La réflexion sur le reflet, la lumière et sur les enjeux de la représentation fait, elle aussi, partie intégrante de la démarche de Jean Otth, pionnier de l’art vidéo en Suisse. Le MCBA lui dédie une rétrospective qui synthétise 50 ans de quête plastique, toutes techniques confondues, jusqu’à son décès en 2013. De ses premières toiles à ses ultimes dispositifs vidéo, Jean Otth revisite les thèmes «classiques» du paysage et du nu féminin, trouvant des réponses différentes selon les périodes, s’attachant au final peu à la technique pour privilégier une approche toujours plus cérébrale. Le contraste entre sa pratique et celle de Sandrine Pelletier est intéressant à plus d’un titre, tout en s’estompant lorsqu’on considère leurs oeuvres avec un peu de recul.
MACHINES LUMINEUSES
Ainsi, tout au long de son évolution, Jean Otth ne se contente pas de supports et de formats classiques, à l’instar de Sandrine Pelletier. A ses débuts, il conçoit en effet ses premières toiles en recourant à des matières brutes: du sable, du bois aggloméré. Il revisite ensuite le motif du miroir, recouvrant des surfaces réfléchissantes de peinture. Il cherche ainsi à saisir les variations des paysages du Jorat ou la lumière du lac Léman, ou encore transpose la courbe d’une colline sur un miroir pour évoquer la silhouette d’un corps. Ces peintures sur miroir deviennent, selon les propres termes de Jean Otth, «une véritable machine lumineuse qu’activaient toutes les variations du jour». Une définition qui s’applique à merveille à la «mâchoire de cristal» de Sandrine Pelletier, mais aussi aux oeuvres précédentes de celle-ci – par exemple lorsqu’elle construit une rampe de skate géante avec des miroirs ou qu’elle installe une «psyché» au coeur des bois de Milly-la-Forêt, face au Cyclop de Jean Tinguely.

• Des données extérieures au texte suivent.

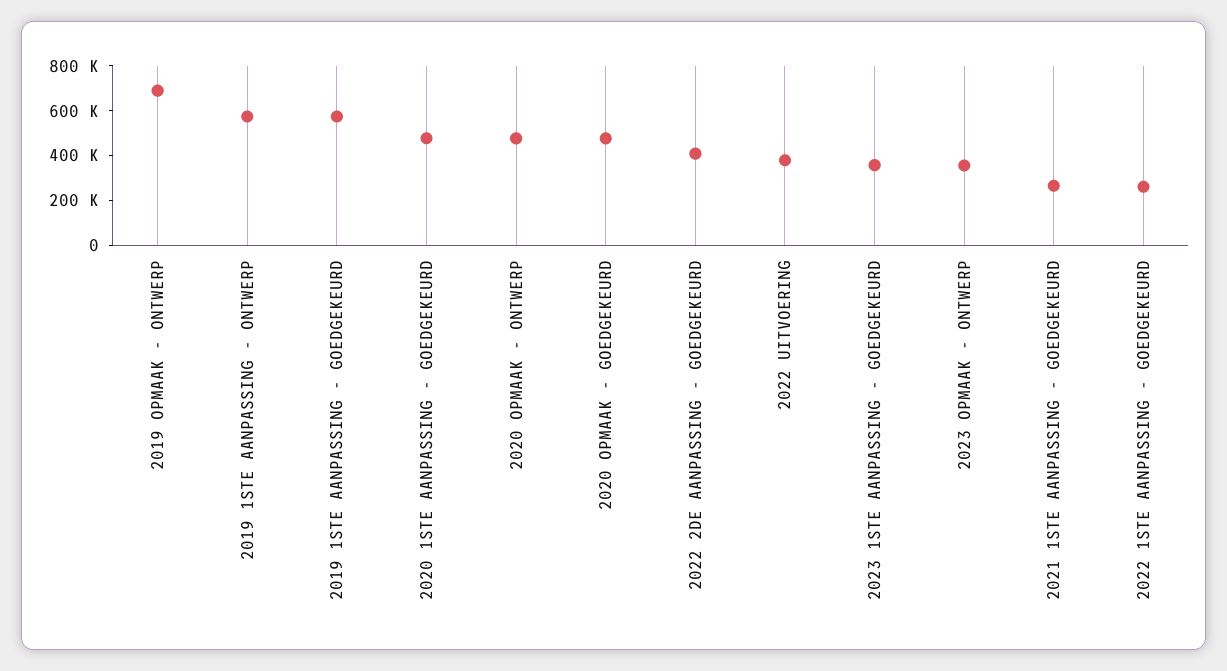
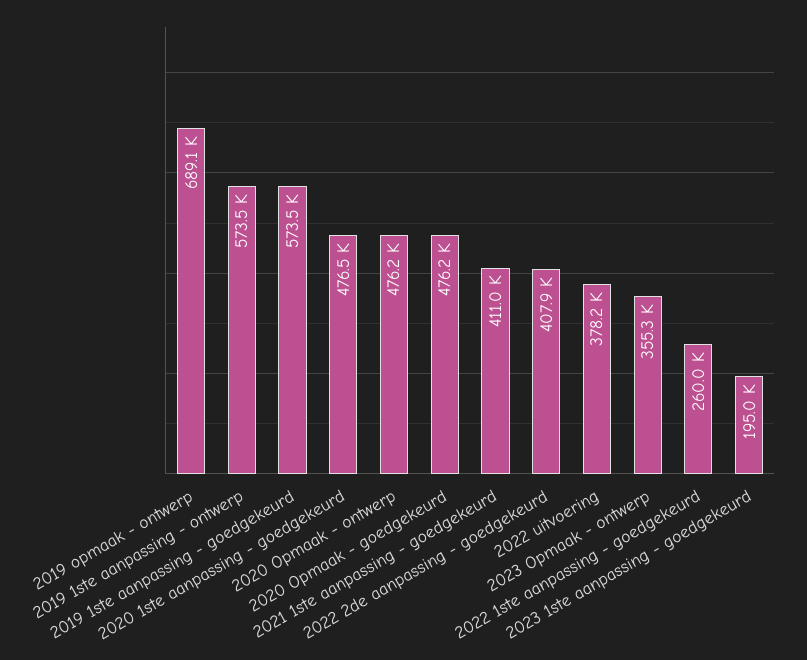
2023 1STE AANPASSING - GOEDGEKEURD: 350000 -> 195000
2021 1STE AANPASSING - GOEDGEKEURD: 250000 -> 411000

Des années 1970 aux années 1990, Jean Otth attaque lui aussi son médium, bien que d’une façon totalement différente de Sandrine Pelletier. Elle brûle des échelles et des charpentes; il rature ses vidéos, recouvrant la surface de projection de caches, de bandes adhésives ou de couches de spray. De retour à la peinture, dans les années 1980, Jean Otth élargit l’usage de ces «oblitérations» à l’espace du tableau et de son environnement. Il fait déborder l’oeuvre sur les murs, cherchant à faire «exploser l’espace peint au lieu d’imploser», comme il le dit, avec des incursions dans la sculpture, où il manie la lumière pour faire émerger des volumes et des surfaces. Sandrine Pelletier, elle, monte des poutres calcinées dans le désert et met le feu à une roche du glacier de l’Aletsch.
Durant la dernière décennie de son activité créatrice, Jean Otth ajuste encore son angle. Dans Le Concile de Nicée, il fusionne ses expérimentations en mêlant des monotypes et des projections de vidéos en boucle. Des zones de peinture noire, sortes de «trous noirs», sont appliquées directement sur le mur ou sur des objets et mangent l’image projetée de corps de modèles féminins. Ce jeu de cachecache suscite un irrépressible désir de combler le manque ainsi provoqué. Jean Otth parvient alors à susciter une émotion trouble, oscillant entre l’intranquillité et la fascination. Le questionnement qui nous habite, au contact de ces deux cheminements, est finalement assez proche: et nous, que voyons-nous, lorsque la lumière joue avec l’ombre?
■ Sandrine Pelletier. «The Crystal Jaw», MCBA, Lausanne, jusqu’au 29 août.
Jean Otth. «Les espaces de projection», MCBA, Lausanne, jusqu’au 12 septembre.